Erwin Schrodinger was the first guy to derive the wave equation for non-relativistic wavefunctions of massive quanta. Here is the Schrödinger equation, recorded here only for artistic reasons:- $$ i\hbar {\frac{\partial}{\partial t}}\Psi(t,{\vec{x}}) = \left( - {\frac{\hbar^2}{2m}}{\vec{\nabla}}^2 + V(t,{\vec{x}})\right) \,. \Psi(t,{\vec{x}}) $$ If you add in relativity to quantum mechanics, you get Quantum Field Theory. QFT handles both particles and antiparticles in the same breath. It is a very powerful apparatus, which we teach only in graduate school.

Heisenberg Uncertainty Principle

The really amazing thing about quantum mechanics is that what actually ends up happening is purely up to random chance! Evolution of the wavefunction into the future is precisely computable, if you know the initial data exactly. But what you get is only the probability of various possible outcomes happening. Which one eventuates is entirely random and cannot be controlled by humans, as far as we know.

This essential randomness of quantum mechanics kills classical determinism.
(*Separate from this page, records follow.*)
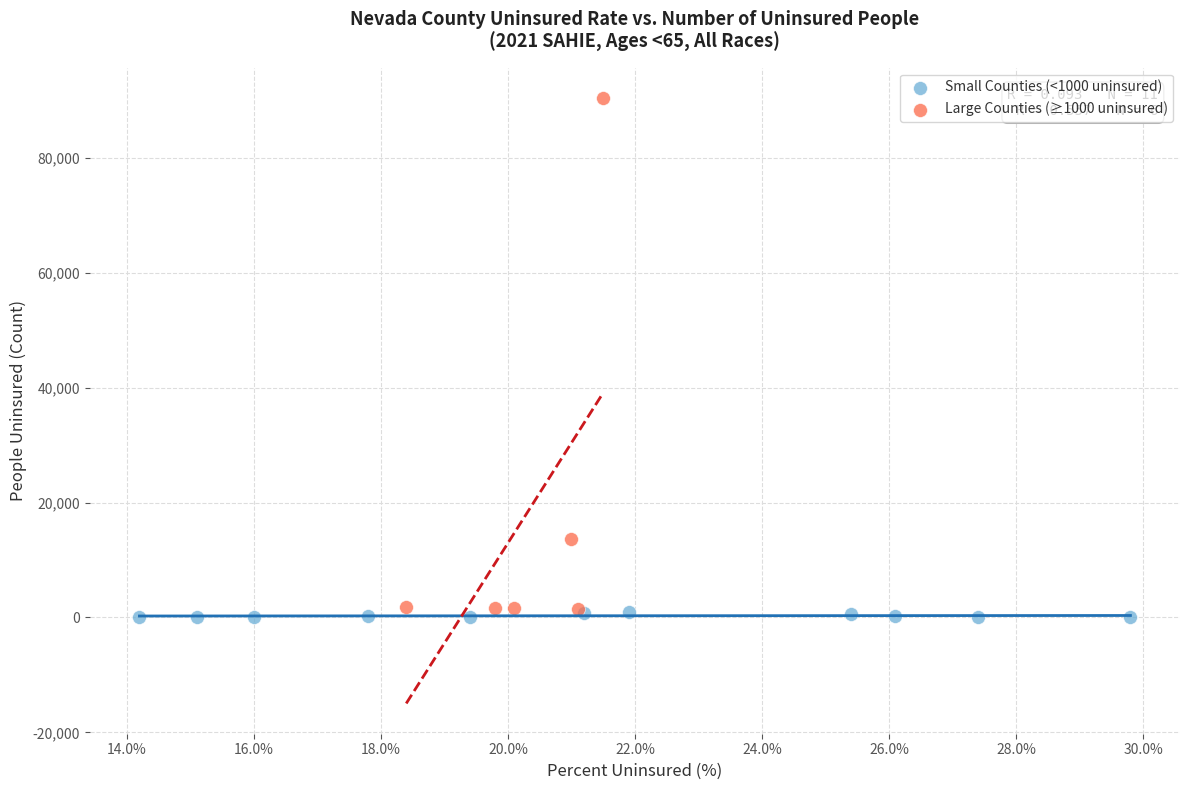

Which series has the largest Y range (max minus min)?

Large Counties (≥1000 uninsured)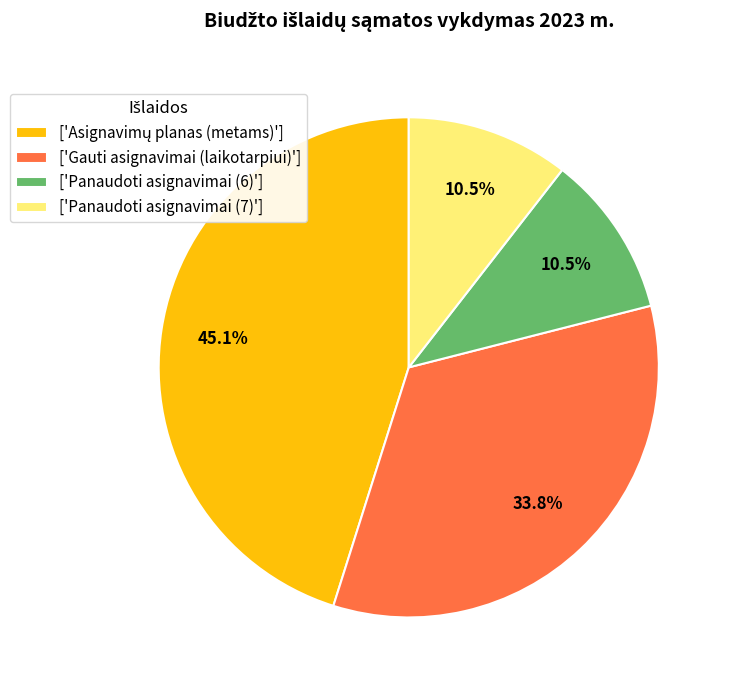

What portion of the pie excludes ['Gauti asignavimai (laikotarpiui)']?

66.2%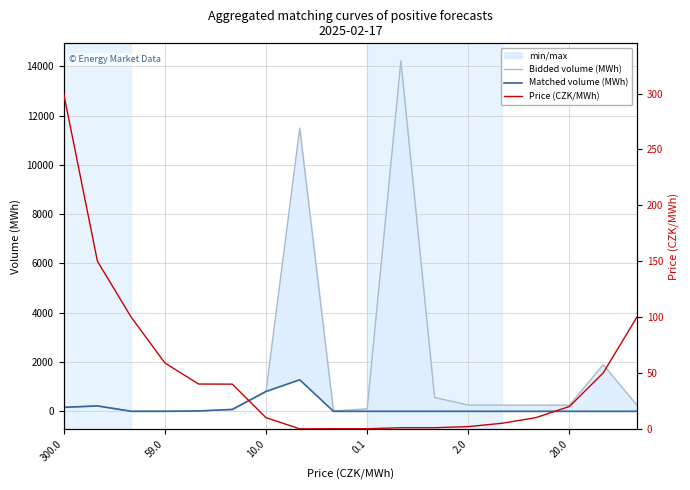

What is the average value of the Bidded volume (MWh) series?

1712.4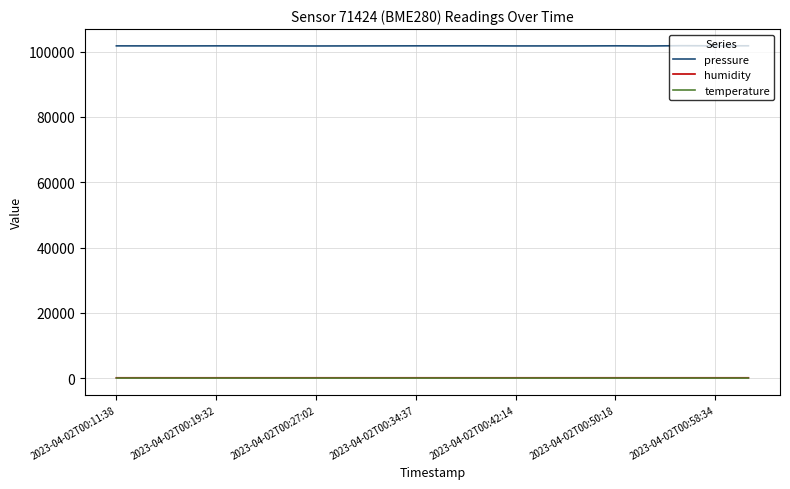

Which series has the largest range (max minus min)?

pressure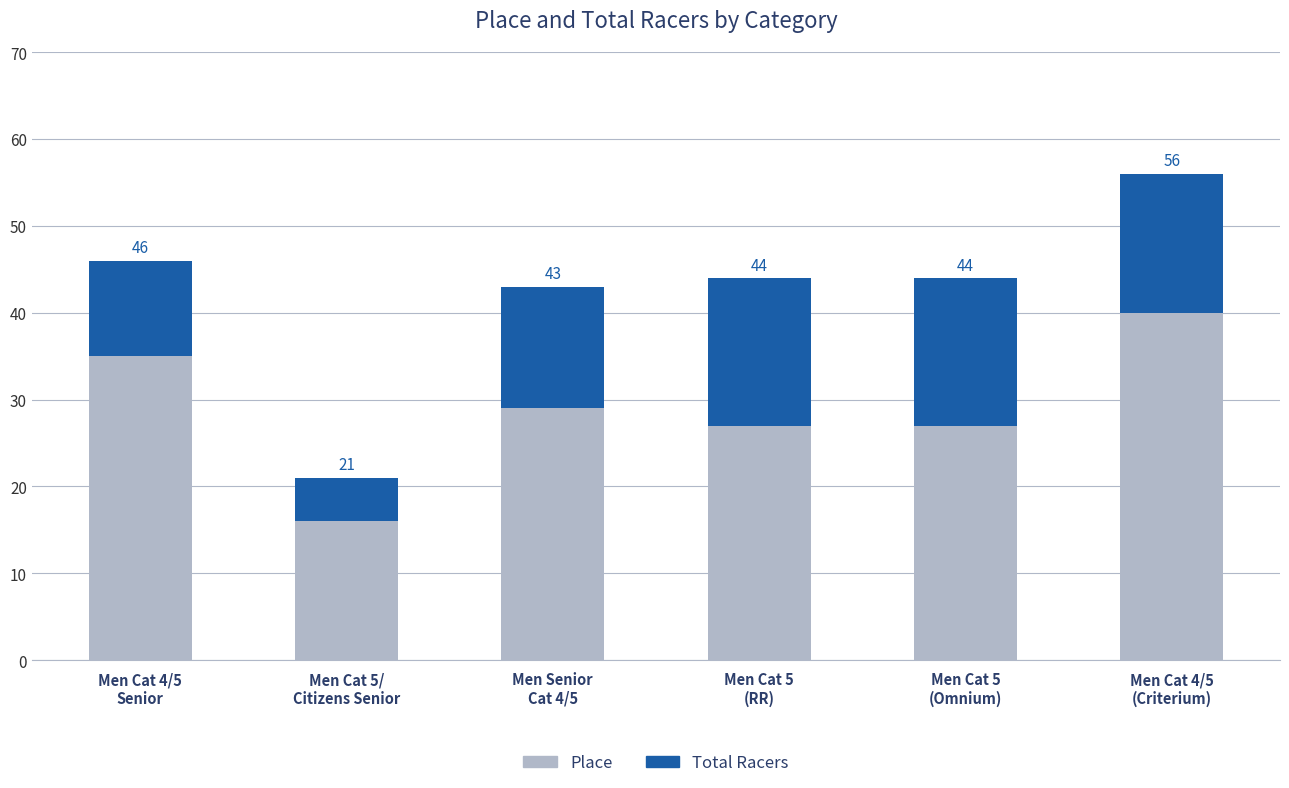

What is the difference between the highest and lowest values at Men Cat 5
(Omnium)?

17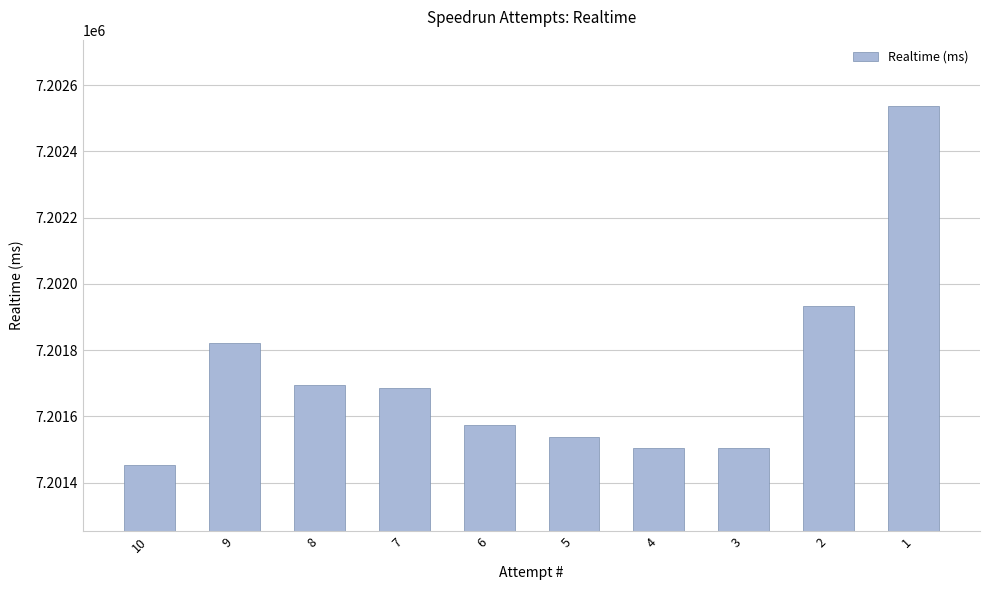

The value at 7 is 12691266. True or false?

False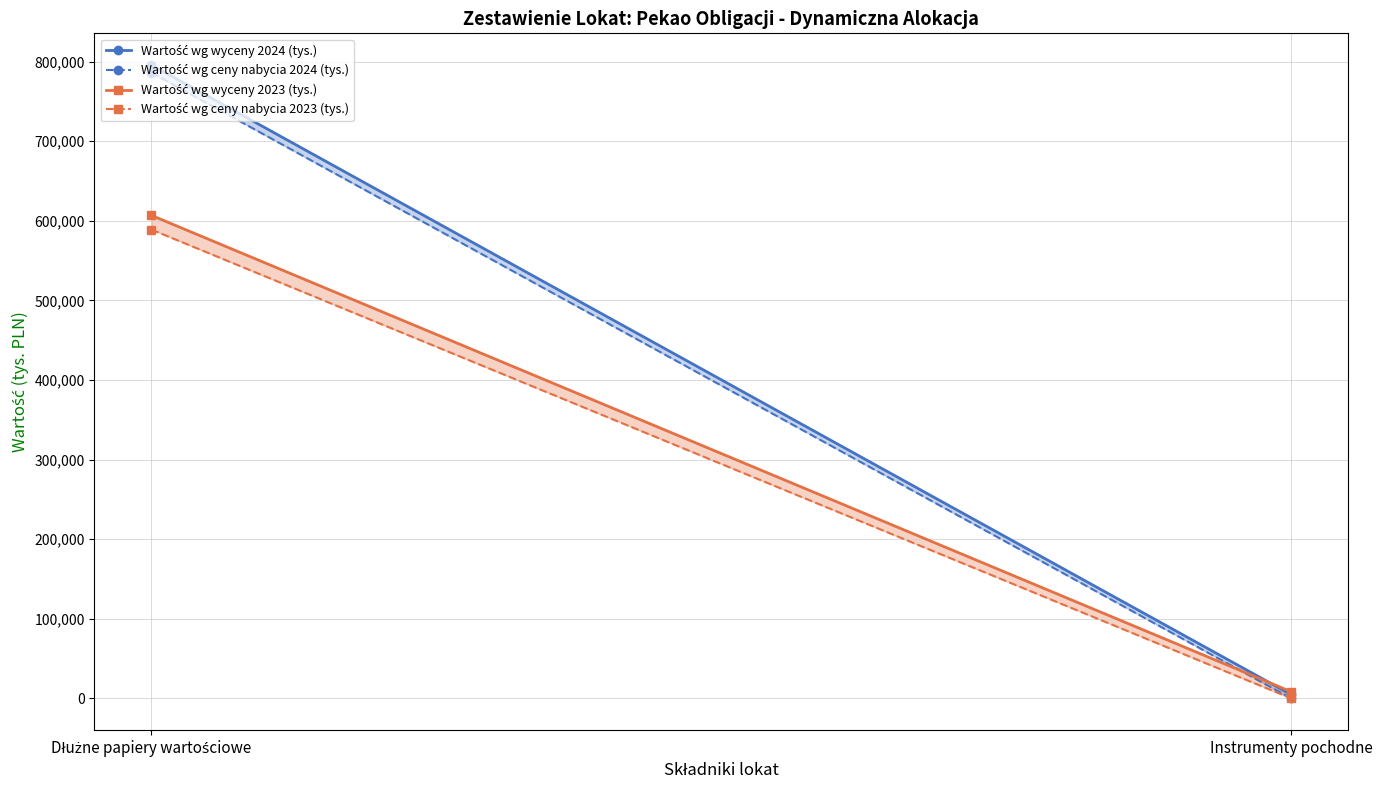

How many values in the Wartość wg wyceny 2024 (tys.) series are below 795846?

1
It totally ruins your day if you thought that the universe should run like a clockwork machine. Einstein really hated this indeterminacy of quantum mechanics, and was unrepentant about it even on his deathbed. He said God does not play dice with the universe!. Unluckily for him, history proved him wrong.

The wavelike nature of quanta, and the observed randomness of quantum mechanics, introduce an intrinsic fuzziness to physical observables like momentum or position. The Heisenberg Uncertainty Principle is a mathematical statement of this fuzziness. It governs only particular pairs of physical observables, so it does not apply across the board (contrary to popular opinion). After certain reasonable assumptions about the physical states being measured, you can express the Heisenberg Uncertainty relation as an equation which says that the uncertainty about momentum (in a particular direction) times the uncertainty about position (in the same direction) has to be bigger than Planck’s constant

$$ \Delta x \,\Delta p \geq h \,. $$

Energy and time are also governed by an uncertainty relation

$$ \Delta E \,\Delta t \geq h \,. $$

The precise meaning of the uncertainty of quantum mechanics is still hotly debated by physicists, some of whom really like the news media spotlight.